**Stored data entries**
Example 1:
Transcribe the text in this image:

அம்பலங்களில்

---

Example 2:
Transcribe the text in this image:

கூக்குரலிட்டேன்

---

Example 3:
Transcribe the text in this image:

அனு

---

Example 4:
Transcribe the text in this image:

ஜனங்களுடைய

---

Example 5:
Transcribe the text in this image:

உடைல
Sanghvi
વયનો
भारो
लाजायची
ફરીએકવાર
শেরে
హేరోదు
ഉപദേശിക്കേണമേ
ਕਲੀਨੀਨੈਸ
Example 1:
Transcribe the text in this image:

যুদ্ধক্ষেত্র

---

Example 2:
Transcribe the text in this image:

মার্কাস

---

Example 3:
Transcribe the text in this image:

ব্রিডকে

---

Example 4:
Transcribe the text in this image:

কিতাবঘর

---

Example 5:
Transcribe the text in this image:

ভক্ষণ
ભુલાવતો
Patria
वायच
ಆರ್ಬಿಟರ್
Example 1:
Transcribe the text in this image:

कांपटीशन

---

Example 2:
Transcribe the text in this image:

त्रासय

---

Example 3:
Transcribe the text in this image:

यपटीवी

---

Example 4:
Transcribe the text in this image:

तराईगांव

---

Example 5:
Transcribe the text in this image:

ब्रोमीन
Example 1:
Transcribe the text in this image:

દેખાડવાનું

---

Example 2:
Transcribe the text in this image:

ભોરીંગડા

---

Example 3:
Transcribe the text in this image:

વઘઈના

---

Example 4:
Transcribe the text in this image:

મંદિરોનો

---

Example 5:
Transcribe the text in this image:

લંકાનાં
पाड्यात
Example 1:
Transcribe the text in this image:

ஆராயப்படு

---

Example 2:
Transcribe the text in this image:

**What is expected**
This exercise requires all the entries to be written out again exactly.

**Output of the task**
Example 1:
Transcribe the text in this image:

அம்பலங்களில்

---

Example 2:
Transcribe the text in this image:

கூக்குரலிட்டேன்

---

Example 3:
Transcribe the text in this image:

அனு

---

Example 4:
Transcribe the text in this image:

ஜனங்களுடைய

---

Example 5:
Transcribe the text in this image:

உடைல
Sanghvi
વયનો
भारो
लाजायची
ફરીએકવાર
শেরে
హేరోదు
ഉപദേശിക്കേണമേ
ਕਲੀਨੀਨੈਸ
Example 1:
Transcribe the text in this image:

যুদ্ধক্ষেত্র

---

Example 2:
Transcribe the text in this image:

মার্কাস

---

Example 3:
Transcribe the text in this image:

ব্রিডকে

---

Example 4:
Transcribe the text in this image:

কিতাবঘর

---

Example 5:
Transcribe the text in this image:

ভক্ষণ
ભુલાવતો
Patria
वायच
ಆರ್ಬಿಟರ್
Example 1:
Transcribe the text in this image:

कांपटीशन

---

Example 2:
Transcribe the text in this image:

त्रासय

---

Example 3:
Transcribe the text in this image:

यपटीवी

---

Example 4:
Transcribe the text in this image:

तराईगांव

---

Example 5:
Transcribe the text in this image:

ब्रोमीन
Example 1:
Transcribe the text in this image:

દેખાડવાનું

---

Example 2:
Transcribe the text in this image:

ભોરીંગડા

---

Example 3:
Transcribe the text in this image:

વઘઈના

---

Example 4:
Transcribe the text in this image:

મંદિરોનો

---

Example 5:
Transcribe the text in this image:

લંકાનાં
पाड्यात
Example 1:
Transcribe the text in this image:

ஆராயப்படு

---

Example 2:
Transcribe the text in this image:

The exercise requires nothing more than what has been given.